Ahead of the American Association for Cancer Research annual meeting, being held April 14–18 in Chicago, Illinois, we spoke with Stephen Baylin, MD. Dr. Baylin is a professor of oncology and the co-director of the Cancer Biology Division and Associate Director for Research Programs of The Sidney Kimmel Comprehensive Cancer Center at Johns Hopkins University in Baltimore, Maryland. He is a co-director of a Stand Up 2 Cancer-AACR team that is focused on epigenetic therapy for cancer, including combinations with immune checkpoint inhibitors. During the meeting, Dr. Baylin will be discussing the progress of epigenetics-based targeted therapy for cancer, in a presentation, “Probing Basic Understanding for the Potential for Epigenetic Therapy to Enhance the Efficacy of Immune Checkpoint Therapy.”
—Interviewed by Anna Azvolinsky
Cancer Network: Could you define what is meant by epigenetic therapy for cancer as opposed to other cancer treatment modalities that are approved and in development?
Dr. Baylin: Sure. Most other targeted therapies are pointed against genetic mutations which occur in the DNA of cancer cells. DNA is, in essence, like a hard drive. It contains all of the information to tell a wild-type cell—and, in many ways, a cancer cell—what to do. But like a hard drive, the DNA needs a software package to operate properly, and this software package has a major component that is called epigenetics, which means ‘above genetics.’
In a sense, epigenetics is the way we package our DNA; it is how the DNA is wrapped around proteins and packed into the cell in such a way that the cell knows which part of the DNA to use and which part not to use for gene expression. And just like the hard drive can go wrong, in the form of DNA mutations, even more so probably, epigenetics can be abnormally regulated in cancer cells, which tells genes to be overactive when they should not be. Or, as we often study, the dysregulation is in the form of genes losing function when they should be active.
The big difference here is that the genes lose their function without a genetic mutation, so the epigenetic changes are potentially reversible. Indeed, in the lab we have drugs in development to reverse these changes. So, epigenetic therapy refers to the use of these drugs to reverse and make certain gene functions that have been disrupted more like those in wild-type, noncancerous cells.

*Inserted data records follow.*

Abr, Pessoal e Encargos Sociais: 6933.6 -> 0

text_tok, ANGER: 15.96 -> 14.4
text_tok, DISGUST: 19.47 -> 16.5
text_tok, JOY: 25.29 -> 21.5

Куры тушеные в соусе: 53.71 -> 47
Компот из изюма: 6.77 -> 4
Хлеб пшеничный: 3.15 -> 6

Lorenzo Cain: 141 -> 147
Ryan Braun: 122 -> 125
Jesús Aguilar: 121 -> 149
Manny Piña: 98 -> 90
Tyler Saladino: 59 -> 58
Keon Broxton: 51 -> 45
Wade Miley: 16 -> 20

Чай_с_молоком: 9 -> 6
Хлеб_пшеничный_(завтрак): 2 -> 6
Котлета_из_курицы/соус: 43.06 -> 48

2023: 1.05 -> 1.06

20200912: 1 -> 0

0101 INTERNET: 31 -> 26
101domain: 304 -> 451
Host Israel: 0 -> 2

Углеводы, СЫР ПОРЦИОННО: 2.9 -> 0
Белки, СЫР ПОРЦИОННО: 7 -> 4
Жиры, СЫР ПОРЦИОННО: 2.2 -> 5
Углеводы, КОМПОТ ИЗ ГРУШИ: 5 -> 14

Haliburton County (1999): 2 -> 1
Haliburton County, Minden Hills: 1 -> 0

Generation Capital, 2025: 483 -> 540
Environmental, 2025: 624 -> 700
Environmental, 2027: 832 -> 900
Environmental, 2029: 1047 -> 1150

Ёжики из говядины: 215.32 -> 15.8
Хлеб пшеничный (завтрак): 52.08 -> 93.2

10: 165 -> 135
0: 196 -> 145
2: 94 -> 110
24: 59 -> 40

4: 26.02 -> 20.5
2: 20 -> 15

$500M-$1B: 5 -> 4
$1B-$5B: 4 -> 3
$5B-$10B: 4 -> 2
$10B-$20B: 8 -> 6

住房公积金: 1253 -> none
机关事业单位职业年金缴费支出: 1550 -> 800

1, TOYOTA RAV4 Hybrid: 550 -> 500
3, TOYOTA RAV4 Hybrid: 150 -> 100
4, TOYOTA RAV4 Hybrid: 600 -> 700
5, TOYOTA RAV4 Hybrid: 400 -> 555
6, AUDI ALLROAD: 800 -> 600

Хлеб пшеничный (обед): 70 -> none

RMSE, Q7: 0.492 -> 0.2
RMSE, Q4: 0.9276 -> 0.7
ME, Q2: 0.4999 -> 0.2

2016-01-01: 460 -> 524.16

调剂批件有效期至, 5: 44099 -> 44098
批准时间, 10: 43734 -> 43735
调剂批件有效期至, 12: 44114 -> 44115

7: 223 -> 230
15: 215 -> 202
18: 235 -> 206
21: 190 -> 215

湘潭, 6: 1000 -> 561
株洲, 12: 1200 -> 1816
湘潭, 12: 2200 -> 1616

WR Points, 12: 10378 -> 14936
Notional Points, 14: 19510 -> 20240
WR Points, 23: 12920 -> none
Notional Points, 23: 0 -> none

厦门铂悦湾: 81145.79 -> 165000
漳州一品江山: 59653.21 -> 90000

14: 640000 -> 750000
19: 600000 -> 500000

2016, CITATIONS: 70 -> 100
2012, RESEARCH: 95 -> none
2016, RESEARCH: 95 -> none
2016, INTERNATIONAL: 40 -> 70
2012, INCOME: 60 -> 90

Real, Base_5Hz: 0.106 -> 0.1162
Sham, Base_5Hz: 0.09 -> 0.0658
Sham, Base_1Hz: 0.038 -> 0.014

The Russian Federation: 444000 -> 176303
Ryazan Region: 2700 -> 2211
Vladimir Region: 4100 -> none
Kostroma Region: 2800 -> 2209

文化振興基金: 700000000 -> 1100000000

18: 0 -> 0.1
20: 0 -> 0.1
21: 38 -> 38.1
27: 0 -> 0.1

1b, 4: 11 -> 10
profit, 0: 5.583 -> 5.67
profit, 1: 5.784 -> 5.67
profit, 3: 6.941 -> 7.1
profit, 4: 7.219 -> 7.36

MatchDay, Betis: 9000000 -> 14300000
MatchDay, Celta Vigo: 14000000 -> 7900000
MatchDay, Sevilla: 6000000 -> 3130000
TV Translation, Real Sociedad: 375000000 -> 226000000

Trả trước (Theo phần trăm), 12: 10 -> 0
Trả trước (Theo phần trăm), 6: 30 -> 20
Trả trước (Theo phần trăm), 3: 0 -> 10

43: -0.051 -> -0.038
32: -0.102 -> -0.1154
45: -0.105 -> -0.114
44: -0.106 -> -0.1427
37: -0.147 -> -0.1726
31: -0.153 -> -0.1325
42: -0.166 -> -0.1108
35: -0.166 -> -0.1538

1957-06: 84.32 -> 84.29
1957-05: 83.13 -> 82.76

Cancer Network: What do we know about how epigenetic functions may be mutated or dysregulated in tumors? And are there specific tumor types where we know targeting epigenetic pathways may be most promising?
Dr. Baylin: In the last decade of studies, we’ve found that virtually every type of cancer, particularly the major, most common types of cancer, all harbor multiple epigenetic abnormalities. More and more, we are learning that those abnormalities are really part of what drives the start of cancer and the progression of cancer. So, in the end, all cancers harbor epigenetic abnormalities along with genetic abnormalities.
Cancer Network: Could you highlight examples of cancer drugs in development or that are approved which target epigenetic pathways?
Dr. Baylin: There are two classes of drugs which can target epigenetic abnormalities that are now approved by the Food and Drug Administration. For both of these classes, the drugs are approved in hematological malignancies. One class reverses abnormalities in DNA methylation. DNA methylation is one of the key signatures through which the cell regulates its epigenetic controls. That drug is approved in a pre-leukemia, a disease called myelodysplasia, which can turn into leukemia. Many patients with leukemia and myelodysplasia respond to this drug, called azacytidine, which can which can reverse DNA methylation abnormalities.